If money were no object, what would your dream live performance look like?

I always wanted to have glitter cannons before I heard about something called glitter lung. Now I fantasize about a set that looks like an industrial factory, full of iron levers, cranks and gears, each controlling a different sound, but not necessarily making industrial music.

Any new artists/venues/purveyors of the arts in your local scenes you could turn our readers onto?

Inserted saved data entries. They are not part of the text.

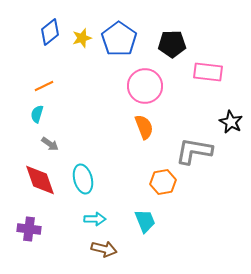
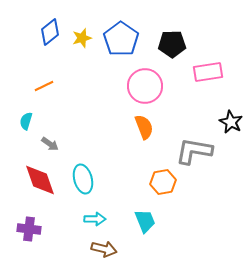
blue pentagon: moved 2 px right
pink rectangle: rotated 16 degrees counterclockwise
cyan semicircle: moved 11 px left, 7 px down
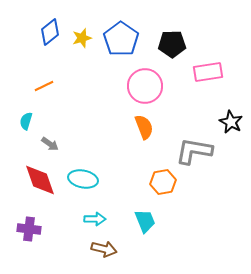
cyan ellipse: rotated 64 degrees counterclockwise
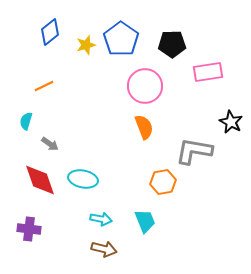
yellow star: moved 4 px right, 7 px down
cyan arrow: moved 6 px right; rotated 10 degrees clockwise
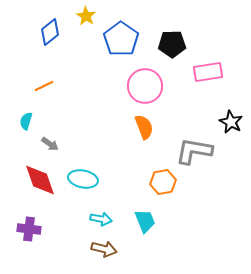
yellow star: moved 29 px up; rotated 24 degrees counterclockwise
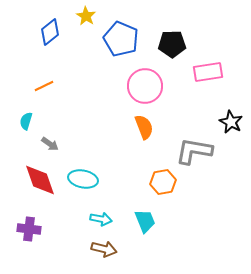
blue pentagon: rotated 12 degrees counterclockwise
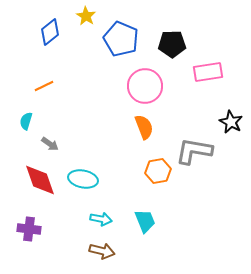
orange hexagon: moved 5 px left, 11 px up
brown arrow: moved 2 px left, 2 px down
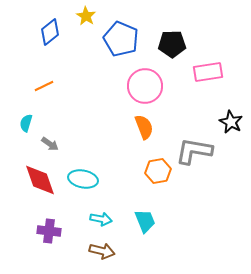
cyan semicircle: moved 2 px down
purple cross: moved 20 px right, 2 px down
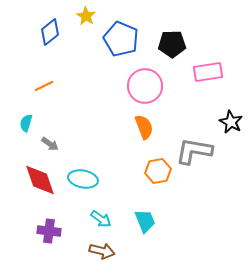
cyan arrow: rotated 25 degrees clockwise
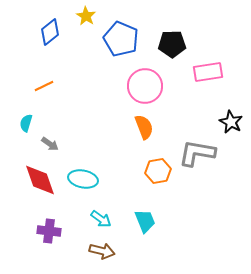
gray L-shape: moved 3 px right, 2 px down
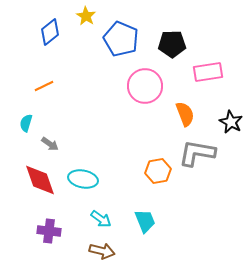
orange semicircle: moved 41 px right, 13 px up
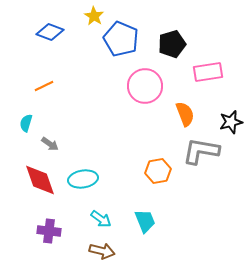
yellow star: moved 8 px right
blue diamond: rotated 60 degrees clockwise
black pentagon: rotated 16 degrees counterclockwise
black star: rotated 30 degrees clockwise
gray L-shape: moved 4 px right, 2 px up
cyan ellipse: rotated 20 degrees counterclockwise
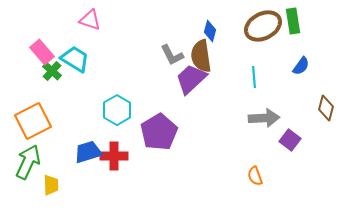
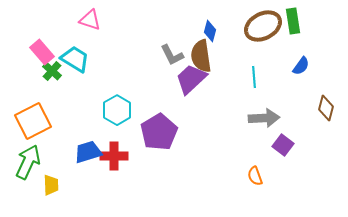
purple square: moved 7 px left, 5 px down
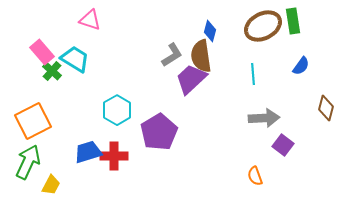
gray L-shape: rotated 95 degrees counterclockwise
cyan line: moved 1 px left, 3 px up
yellow trapezoid: rotated 30 degrees clockwise
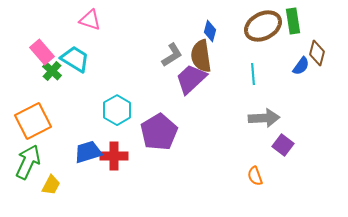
brown diamond: moved 9 px left, 55 px up
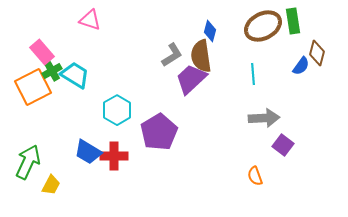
cyan trapezoid: moved 16 px down
green cross: rotated 18 degrees clockwise
orange square: moved 34 px up
blue trapezoid: rotated 132 degrees counterclockwise
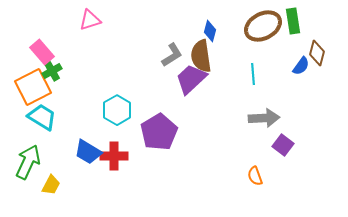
pink triangle: rotated 35 degrees counterclockwise
cyan trapezoid: moved 33 px left, 42 px down
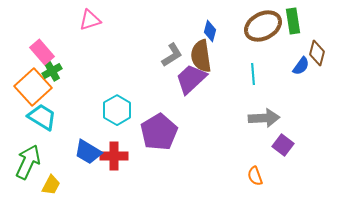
orange square: rotated 15 degrees counterclockwise
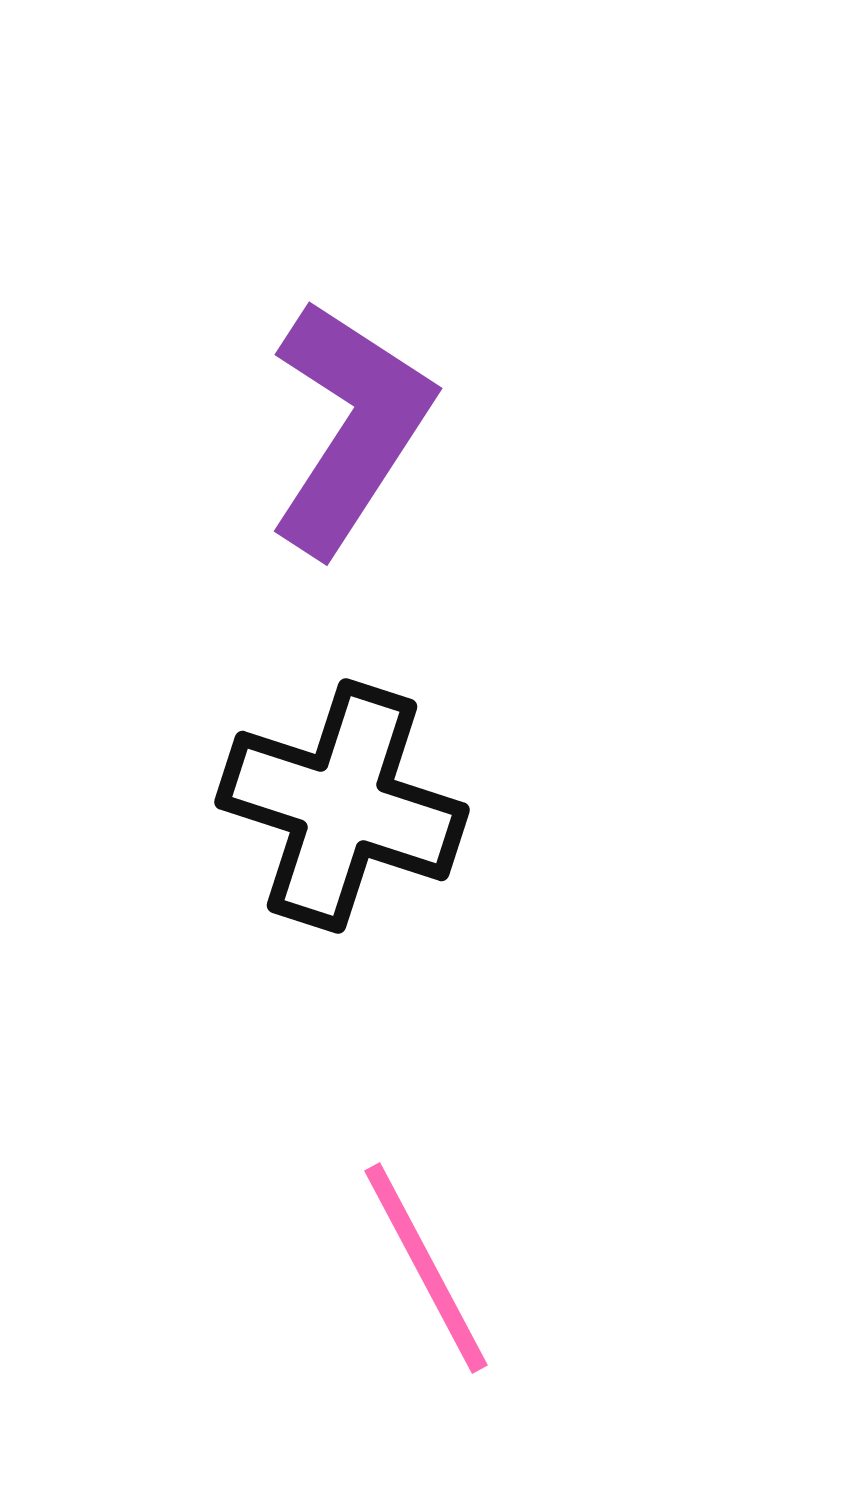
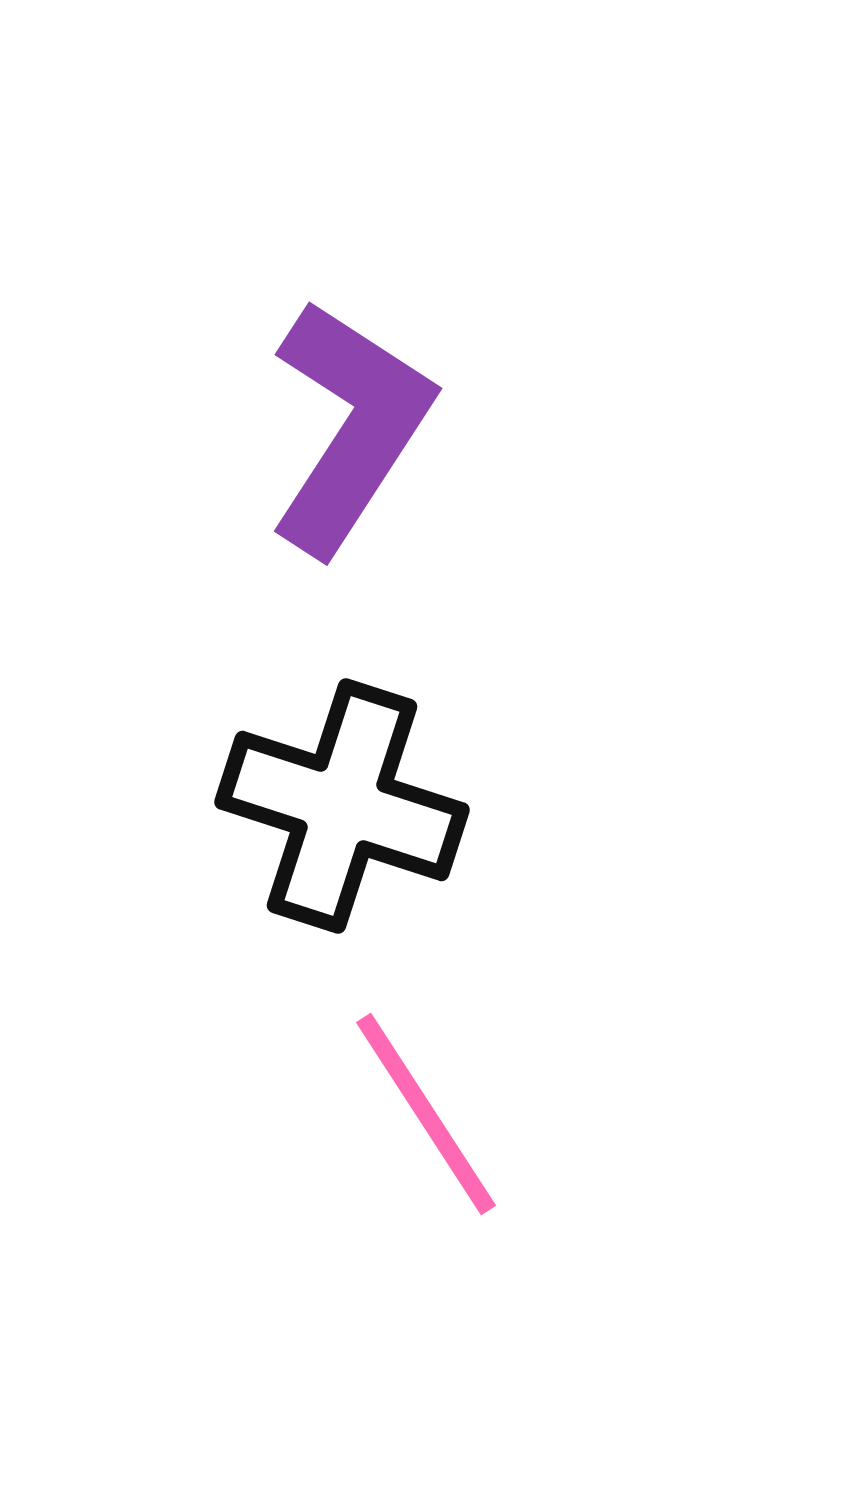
pink line: moved 154 px up; rotated 5 degrees counterclockwise
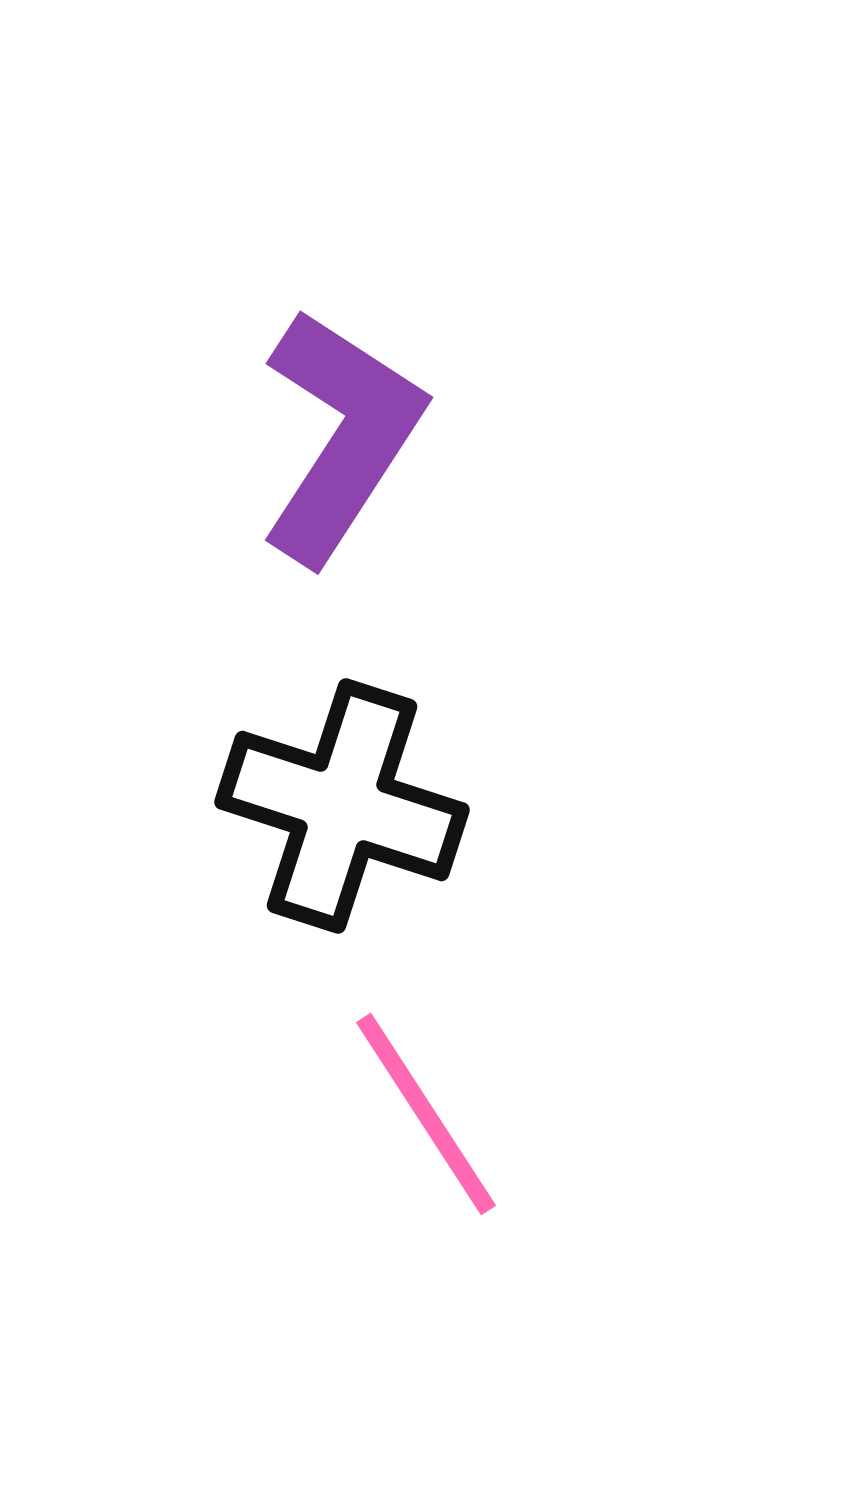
purple L-shape: moved 9 px left, 9 px down
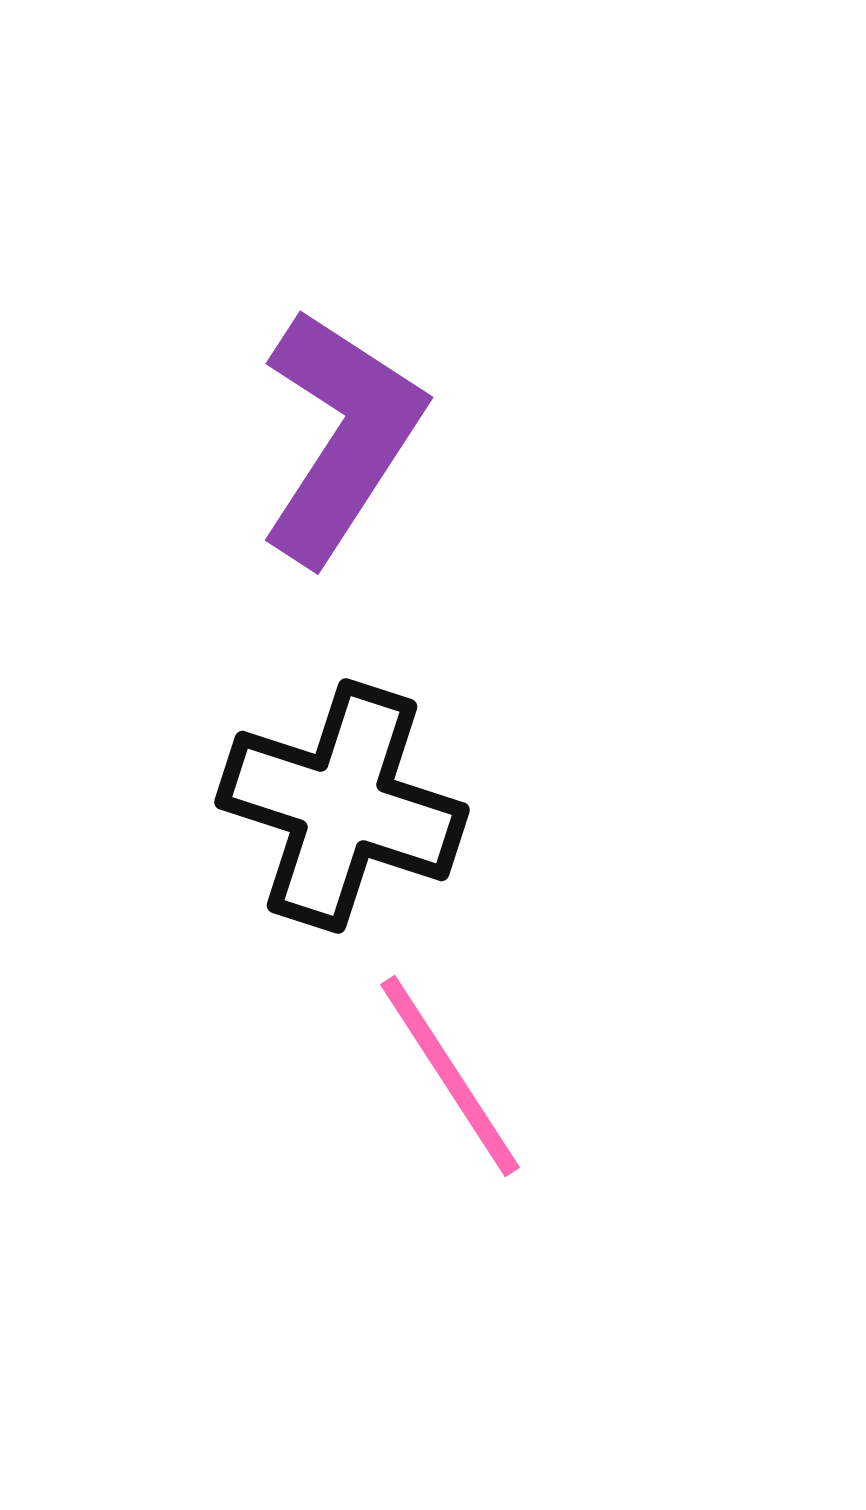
pink line: moved 24 px right, 38 px up
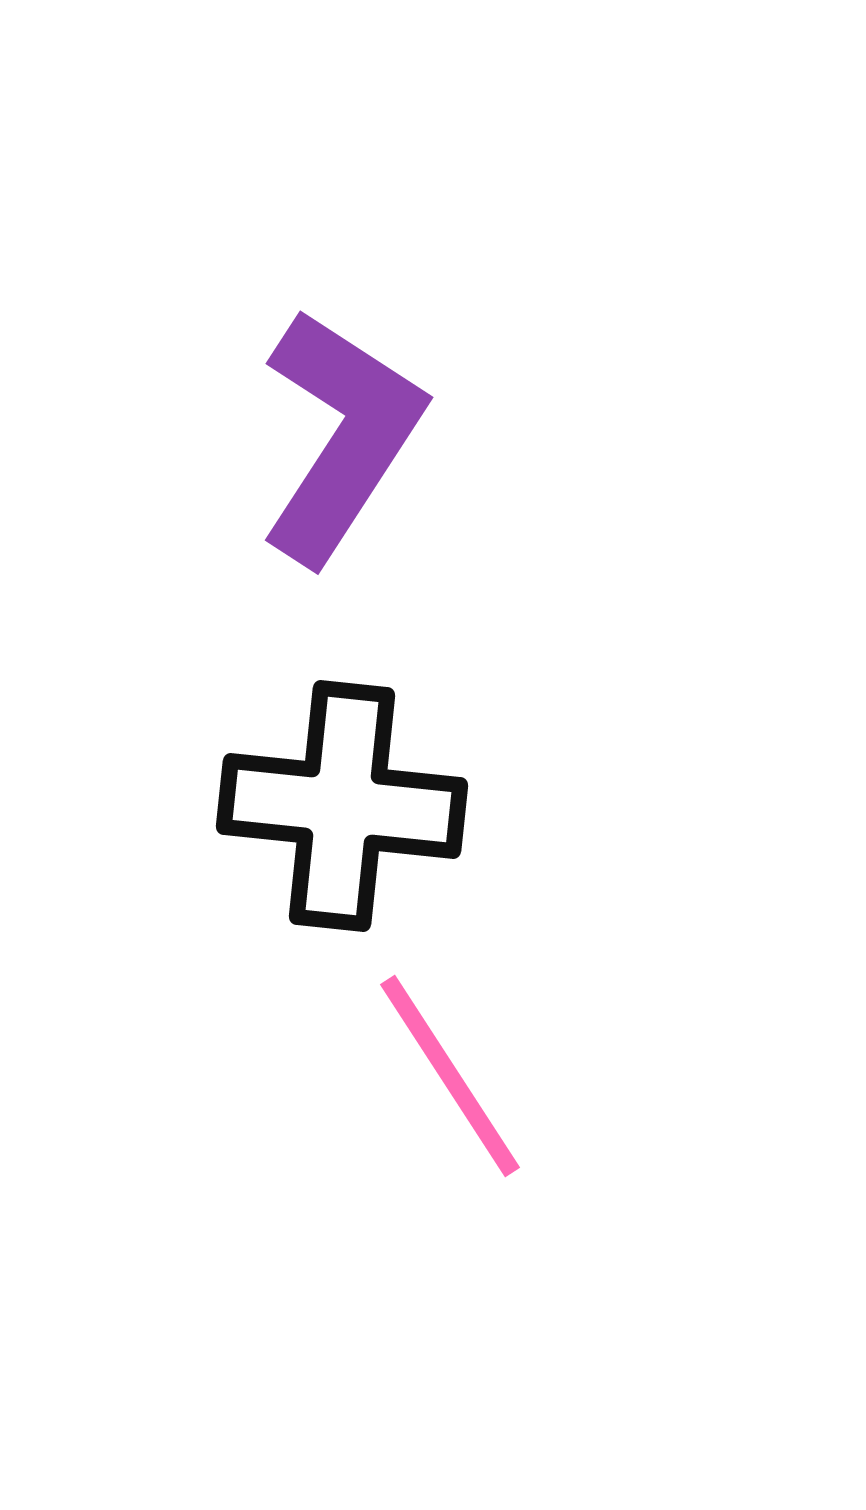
black cross: rotated 12 degrees counterclockwise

I think I’ve been to every Pharmakon show in New York over the past year-plus. The best was at Trans-Pecos in Ridgewood last summer at the Summer Scum festival. It was in the basement, jam packed and had to be 100 degrees. Really abrasive and loud with a strobe light. She started crawling along the pipes on the ceiling and screaming. It was horrifying.

Where can we follow you and any shows coming up?

We’ll have an album release show soon, hopefully sometime in June. Still have to lock down a venue, but we have CDs. We’ll post the details on Facebook when it’s all set.

Any parting thoughts? Open platform!

A few months ago we made a music video for the lead track on Tie-Dye Shadows called Party Hardy. Expect a sequel to it in the next month or so called French Kiss.